The sense of momentum is created by the number of heavy-hitters in his commission, which is set to include four former PMs, two foreign and finance ministers and more than a handful of other ministers.

Juncker's major job will be trying to make everyone feel they have a 'weighty' portfolio. The major egos from member states will have to adjust to being no longer in national politics, but not exactly in the European public space either (since such a sphere does not yet exist).

Still, their recent politial roles in the national scene may mean that they remember those EU citizens who will feel the effect of EU policies.

Donald Tusk, EU Council president, and Federica Mogherini, EU foreign minister, came to their posts via the same process as Van Rompuy and Ashton - a mishmash of geographical, political affiliation, gender and (for novel effect) error - Merkel was, according to reports, banking on the Danish PM getting the council post.

But they are different to their predecessors.

Van Rompuy was very much a product of Belgium's consensus style of politics. Tusk, Poland's PM since 2007, has a different style. He is the only PM to get re-elected since democracy was restored to his country in 1989.
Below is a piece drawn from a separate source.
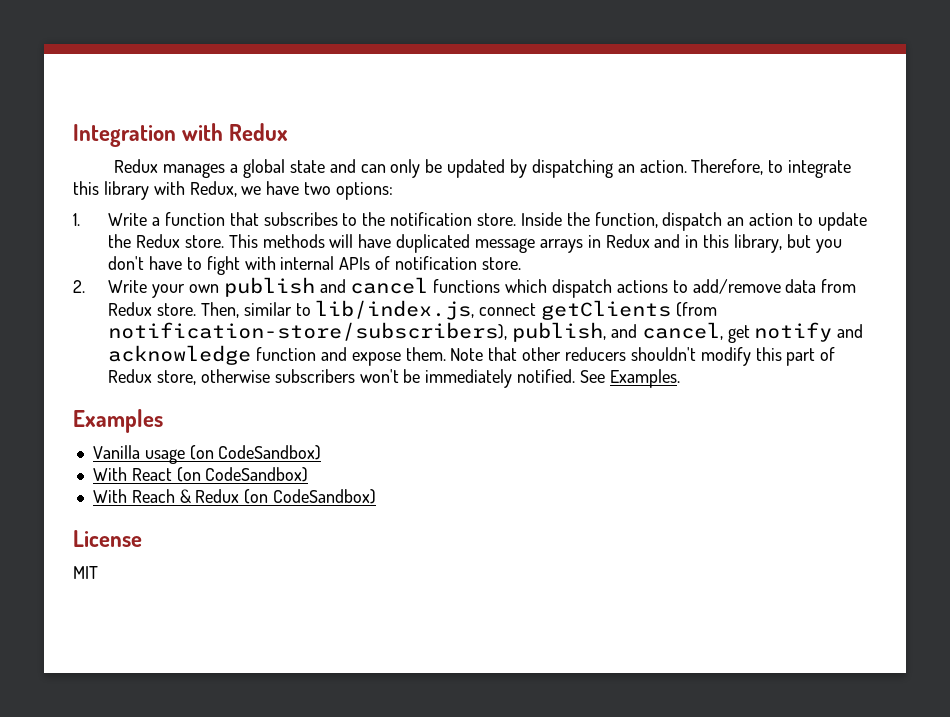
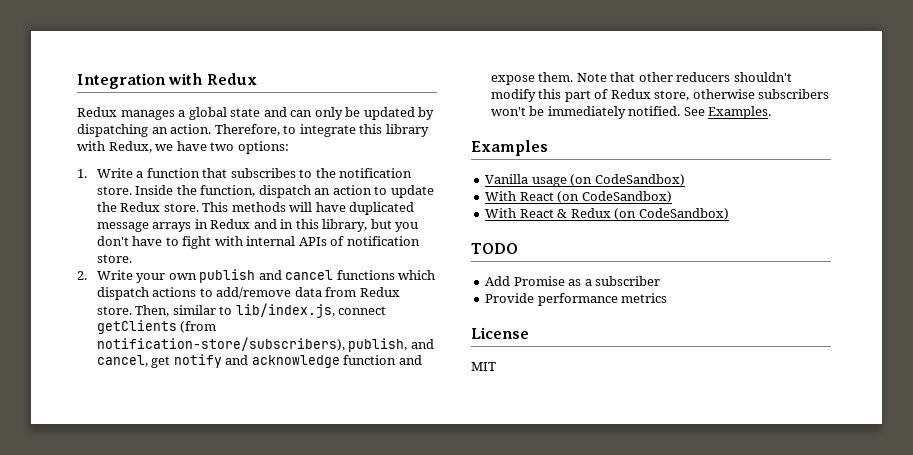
[131,489,175,503] Reach -> [519,209,554,218] React
(377, 496) none -> [471,243,518,254] [485,276,661,286] [485,293,668,306] // TODO // Add Promise as a subscriber // Provide performance metrics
Mogherini, propelled into the limelight by ambitious Italian leader Matteo Renzi, has little public diplomacy experience.

But her half year as Italy's FM and her academic knowledge of foreign policy dossiers has given her a starting confidence that Ashton never had.

So it's the excitement of a blank slate. Of new political dynamics. Of a sense of optimism that change brings.

And it's about time. The EU has been in a state of transition since early spring. The world, it seems, has changed substantially since then.